Even if you’re saving in a retirement account, you’ll want to save up an emergency fund. This will help you pay for those unexpected expenses that will come up from time to time. Without an emergency fund, you’ll likely have to go into debt to take care of true emergencies, and this can limit your ability to save for retirement. Also, if you get to retirement with a healthy emergency fund, it can help you put off making withdrawals from your retirement accounts if there’s a market downturn.
Of the work-based retirement accounts, the most common is the 401(k). Many nonprofit employees will have access to 403(b) plans, and many governmental agencies offer 457(b) accounts. Most of these accounts will allow workers to save up to $19,500 per year as of 2020. Those who’ve reached 50 years of age can make an additional $6,500 catch-up contribution.

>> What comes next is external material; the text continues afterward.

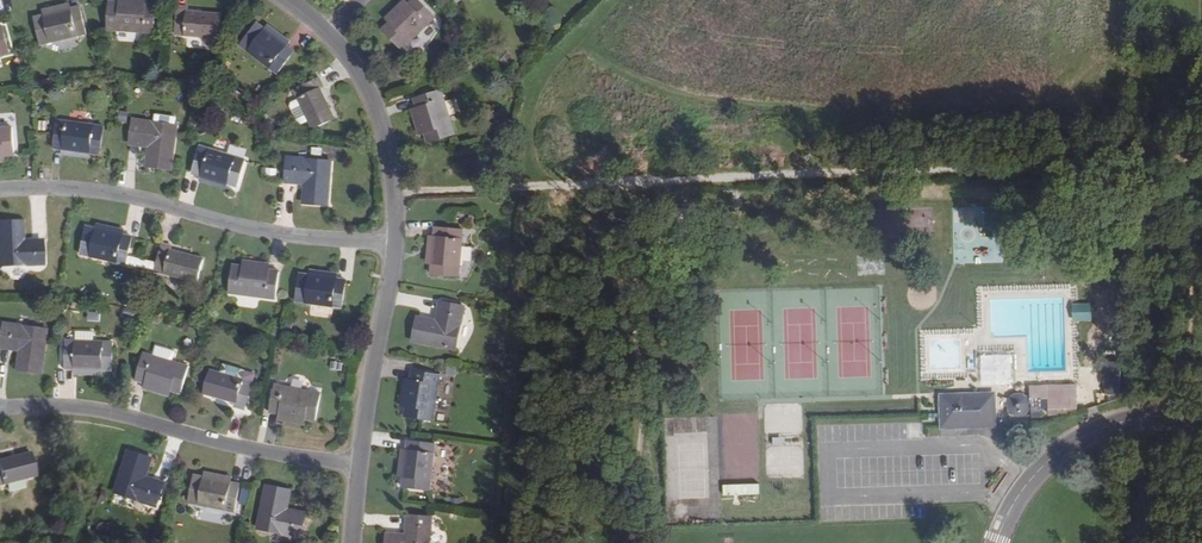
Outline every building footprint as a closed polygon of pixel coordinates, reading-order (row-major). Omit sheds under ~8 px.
[(419,0),(412,0),(408,4),(388,23),(381,30),(401,51),(436,17),(419,0)] [(384,19),(388,23),(408,4),(404,0),(403,0),(384,19)] [(70,2),(42,10),(44,15),(71,9),(70,2)] [(155,33),(156,5),(146,4),(119,3),(108,2),(107,30),(155,33)] [(189,7),(177,6),(175,34),(220,38),(222,14),(188,11),(189,7)] [(87,34),(80,7),(71,9),(44,15),(34,18),(41,45),(87,34)] [(544,29),(550,34),(556,27),(549,21),(544,29)] [(278,73),(295,51),(287,45),(265,28),(257,22),(240,44),(278,73)] [(268,24),(265,28),(287,45),(290,40),(268,24)] [(0,27),(0,56),(10,53),(4,26),(0,27)] [(319,77),(294,90),(299,100),(309,121),(314,129),(335,119),(320,89),(324,88),(319,77)] [(442,90),(415,98),(417,108),(425,135),(428,144),(455,136),(442,90)] [(303,124),(309,121),(299,100),(293,103),(291,107),(299,123),(303,124)] [(411,109),(419,136),(425,135),(417,108),(411,109)] [(104,126),(57,120),(54,147),(63,149),(90,153),(100,154),(104,126)] [(177,126),(134,120),(130,145),(148,147),(146,166),(172,170),(177,126)] [(0,128),(0,156),(5,156),(14,155),(12,127),(0,128)] [(246,160),(200,147),(192,173),(202,176),(228,184),(238,187),(246,160)] [(89,159),(90,153),(63,149),(62,155),(89,159)] [(332,162),(288,158),(286,183),(305,184),(303,204),(329,205),(332,162)] [(200,182),(226,190),(228,184),(202,176),(200,182)] [(0,223),(0,267),(43,266),(42,240),(23,241),(22,222),(0,223)] [(125,229),(97,223),(96,229),(124,235),(125,229)] [(133,238),(124,235),(96,229),(86,227),(80,255),(127,265),(133,238)] [(463,229),(436,227),(435,236),(433,265),(431,275),(459,278),(463,229)] [(429,235),(426,264),(433,265),(435,236),(429,235)] [(173,246),(162,244),(155,271),(198,282),(205,259),(172,250),(173,246)] [(464,246),(464,261),(474,261),(474,246),(464,246)] [(271,263),(243,260),(242,267),(270,270),(271,263)] [(280,272),(270,270),(242,267),(233,265),(229,293),(276,300),(280,272)] [(311,269),(310,276),(338,279),(339,273),(311,269)] [(343,308),(347,281),(338,279),(310,276),(299,274),(295,301),(343,308)] [(437,321),(418,317),(413,342),(457,350),(465,307),(440,302),(437,321)] [(1071,303),(1070,321),(1089,321),(1090,303),(1071,303)] [(49,330),(4,324),(1,348),(19,351),(17,370),(43,373),(49,330)] [(76,332),(75,342),(93,342),(94,333),(76,332)] [(75,342),(66,341),(65,369),(74,369),(102,371),(113,371),(114,343),(93,342),(75,342)] [(174,352),(156,346),(153,356),(171,362),(174,352)] [(143,353),(135,380),(144,383),(172,391),(181,394),(190,367),(171,362),(153,356),(143,353)] [(1009,354),(978,355),(979,383),(1010,382),(1009,354)] [(254,383),(210,370),(203,394),(236,403),(235,407),(246,410),(254,383)] [(441,375),(412,370),(411,380),(406,407),(404,418),(433,422),(434,420),(440,382),(441,375)] [(404,379),(399,406),(406,407),(411,380),(404,379)] [(170,397),(172,391),(144,383),(143,389),(170,397)] [(322,394),(275,384),(269,413),(279,415),(306,420),(316,422),(322,394)] [(1106,395),(1120,395),(1120,386),(1106,386),(1106,395)] [(1025,397),(1021,396),(1016,395),(1012,398),(1011,399),(1010,400),(1010,401),(1009,402),(1009,404),(1009,405),(1009,407),(1009,409),(1010,411),(1011,412),(1012,413),(1013,414),(1015,415),(1016,415),(1018,416),(1021,416),(1022,416),(1025,415),(1027,414),(1028,412),(1030,409),(1030,407),(1031,405),(1030,403),(1029,401),(1027,399),(1025,397)] [(942,427),(995,427),(994,396),(942,398),(942,427)] [(1068,398),(1038,406),(1043,421),(1072,413),(1068,398)] [(278,421),(305,426),(306,420),(279,415),(278,421)] [(775,445),(797,444),(797,436),(774,437),(775,445)] [(408,440),(407,449),(403,478),(403,487),(431,490),(436,444),(408,440)] [(398,477),(403,478),(407,449),(402,448),(398,477)] [(152,458),(128,450),(115,492),(139,500),(140,501),(157,507),(165,483),(147,476),(152,458)] [(36,476),(30,452),(0,460),(0,485),(36,476)] [(204,471),(203,477),(232,483),(233,477),(204,471)] [(234,512),(240,484),(232,483),(203,477),(194,475),(189,503),(234,512)] [(759,494),(758,485),(725,486),(725,494),(759,494)] [(291,491),(266,486),(258,529),(284,534),(284,535),(302,538),(306,513),(288,509),(291,491)] [(243,488),(240,503),(248,504),(251,490),(243,488)] [(119,494),(116,502),(131,508),(134,500),(119,494)] [(387,542),(431,542),(431,536),(432,536),(433,517),(407,515),(406,535),(387,534),(387,542)]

Many employers will provide matching funds for employees who save in a 401(k) or a similar work-based retirement account. Before saving in another option, it’s a good idea to save at least as much as your employer offers to match. This will allow your nest egg to compound rapidly.
IRAs, also known as individual retirement accounts, are another option. These are not administered through a workplace, but individuals are able to set them up and receive special tax benefits. Traditional IRAs allow savers to reduce their taxable income in the current year. Many financial planners recommend saving in a Roth IRA. These accounts do not lead to an immediate tax deduction, but all withdrawals, including any capital gains and dividends, will be tax-free as long as an account holder has reached age 59 1/2. The contribution limit is only $6,000, and after hitting this mark, it’s a good idea to save more in a 401(k) if there is any additional space available.
Having both a Roth IRA and a 401(k) can allow retirees to live well in their golden years. Additionally, having some money in an emergency fund or a taxable account can provide more flexibility for those who want to retire before hitting a traditional retirement age. Getting started early is key, and diversifying through more than one account is a great idea.